-- Problem statement --
From the data that follows, set down exactly the lines from the one with "EN SAVOIR PLUS" through the one with "libro di ricette paleo!", counting both. Pictures stay out.

-- Supplied data --
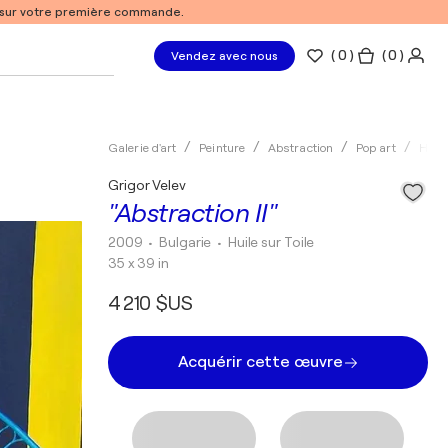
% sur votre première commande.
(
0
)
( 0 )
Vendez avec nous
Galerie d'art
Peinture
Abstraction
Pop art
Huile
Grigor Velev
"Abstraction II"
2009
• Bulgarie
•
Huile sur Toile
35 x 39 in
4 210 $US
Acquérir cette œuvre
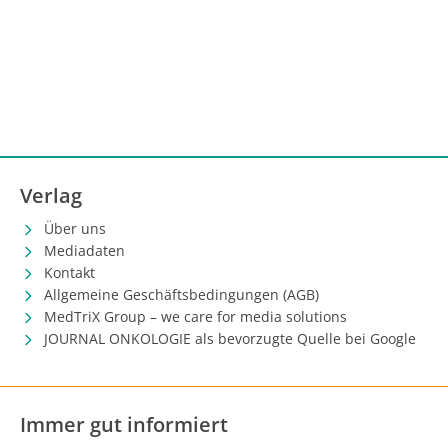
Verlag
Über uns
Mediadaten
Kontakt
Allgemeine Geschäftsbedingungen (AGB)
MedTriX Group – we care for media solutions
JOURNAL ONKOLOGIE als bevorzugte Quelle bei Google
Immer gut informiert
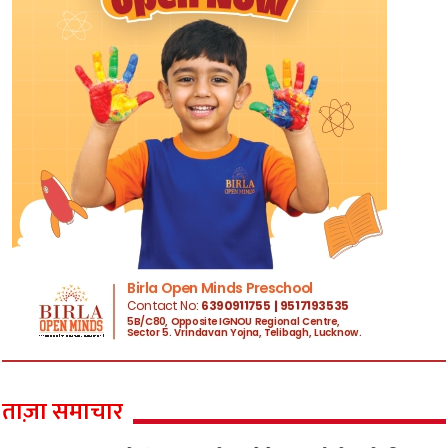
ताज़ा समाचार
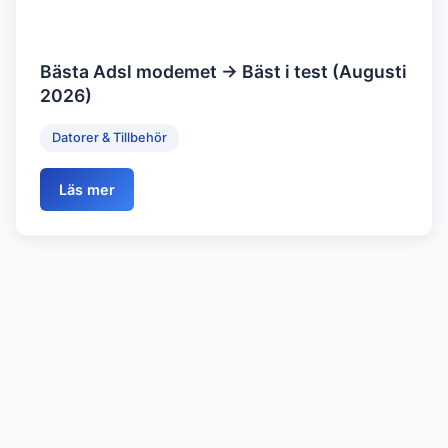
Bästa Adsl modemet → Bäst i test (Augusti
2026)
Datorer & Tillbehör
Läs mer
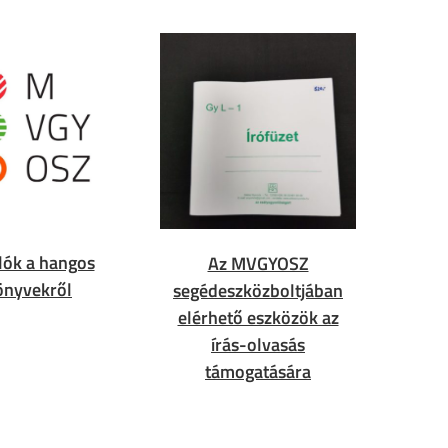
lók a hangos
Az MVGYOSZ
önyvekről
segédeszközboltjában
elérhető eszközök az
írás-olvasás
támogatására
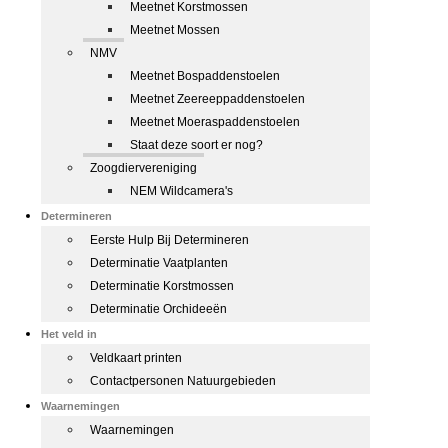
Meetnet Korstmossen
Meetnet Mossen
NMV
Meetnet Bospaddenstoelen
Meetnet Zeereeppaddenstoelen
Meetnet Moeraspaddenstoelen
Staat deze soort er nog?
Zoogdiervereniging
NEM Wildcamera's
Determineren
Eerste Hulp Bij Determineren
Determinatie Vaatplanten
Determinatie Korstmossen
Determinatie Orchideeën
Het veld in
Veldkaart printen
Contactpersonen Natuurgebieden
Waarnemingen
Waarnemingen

---

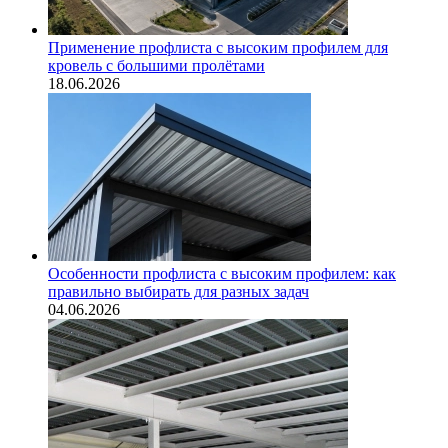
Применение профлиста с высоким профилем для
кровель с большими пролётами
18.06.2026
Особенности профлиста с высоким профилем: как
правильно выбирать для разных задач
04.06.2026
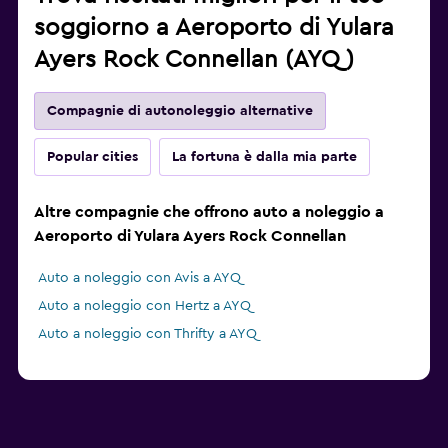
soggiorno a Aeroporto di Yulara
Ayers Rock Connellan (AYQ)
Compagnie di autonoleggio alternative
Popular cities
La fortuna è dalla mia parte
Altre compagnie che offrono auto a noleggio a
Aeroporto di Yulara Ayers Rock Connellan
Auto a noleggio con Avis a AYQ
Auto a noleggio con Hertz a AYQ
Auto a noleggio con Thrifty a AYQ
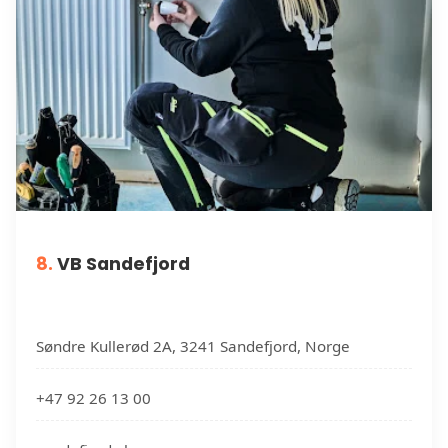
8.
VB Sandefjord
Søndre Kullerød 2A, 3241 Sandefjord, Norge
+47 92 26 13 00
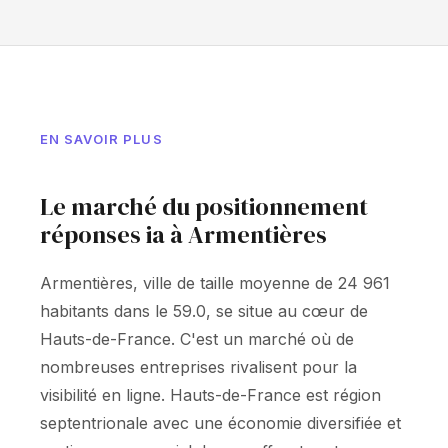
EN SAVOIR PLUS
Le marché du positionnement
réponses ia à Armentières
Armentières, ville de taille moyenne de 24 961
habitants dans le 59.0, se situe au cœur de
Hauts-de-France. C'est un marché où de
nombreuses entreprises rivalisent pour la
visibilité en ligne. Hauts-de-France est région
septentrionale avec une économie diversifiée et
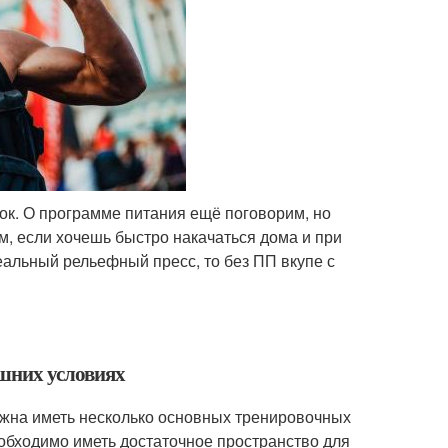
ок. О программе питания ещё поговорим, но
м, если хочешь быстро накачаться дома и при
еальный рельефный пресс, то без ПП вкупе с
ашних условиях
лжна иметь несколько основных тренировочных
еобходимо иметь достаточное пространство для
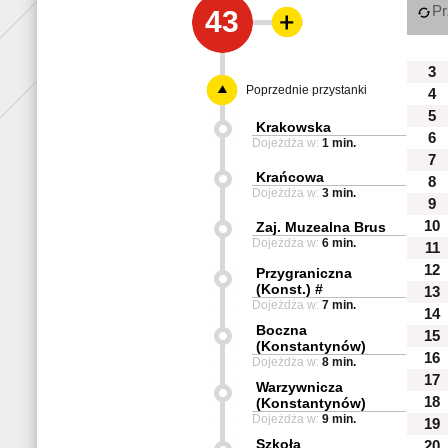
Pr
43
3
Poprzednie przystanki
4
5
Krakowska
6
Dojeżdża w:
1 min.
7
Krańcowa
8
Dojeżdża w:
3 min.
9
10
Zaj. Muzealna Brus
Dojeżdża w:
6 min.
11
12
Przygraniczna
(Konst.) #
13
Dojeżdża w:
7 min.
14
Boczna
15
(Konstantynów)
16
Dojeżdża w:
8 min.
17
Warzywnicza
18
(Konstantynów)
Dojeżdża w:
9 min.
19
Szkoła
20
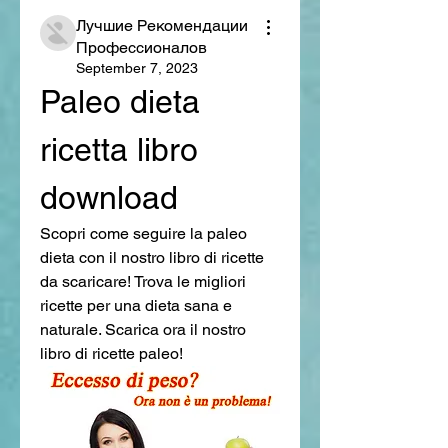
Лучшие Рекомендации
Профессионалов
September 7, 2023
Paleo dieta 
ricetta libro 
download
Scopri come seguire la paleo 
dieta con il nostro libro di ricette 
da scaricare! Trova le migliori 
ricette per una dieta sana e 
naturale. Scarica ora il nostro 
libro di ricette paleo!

-- Reply to the task --
EN SAVOIR PLUS
Le marché du positionnement
réponses ia à Armentières
Armentières, ville de taille moyenne de 24 961
habitants dans le 59.0, se situe au cœur de
Hauts-de-France. C'est un marché où de
nombreuses entreprises rivalisent pour la
visibilité en ligne. Hauts-de-France est région
septentrionale avec une économie diversifiée et
ок. О программе питания ещё поговорим, но
м, если хочешь быстро накачаться дома и при
еальный рельефный пресс, то без ПП вкупе с
ашних условиях
лжна иметь несколько основных тренировочных
еобходимо иметь достаточное пространство для
Pr
43
3
Poprzednie przystanki
4
5
Krakowska
6
Dojeżdża w:
1 min.
7
Krańcowa
8
Dojeżdża w:
3 min.
9
10
Zaj. Muzealna Brus
Dojeżdża w:
6 min.
11
12
Przygraniczna
(Konst.) #
13
Dojeżdża w:
7 min.
14
Boczna
15
(Konstantynów)
16
Dojeżdża w:
8 min.
17
Warzywnicza
18
(Konstantynów)
Dojeżdża w:
9 min.
19
Szkoła
20
Лучшие Рекомендации
Профессионалов
September 7, 2023
Paleo dieta 
ricetta libro 
download
Scopri come seguire la paleo 
dieta con il nostro libro di ricette 
da scaricare! Trova le migliori 
ricette per una dieta sana e 
naturale. Scarica ora il nostro 
libro di ricette paleo!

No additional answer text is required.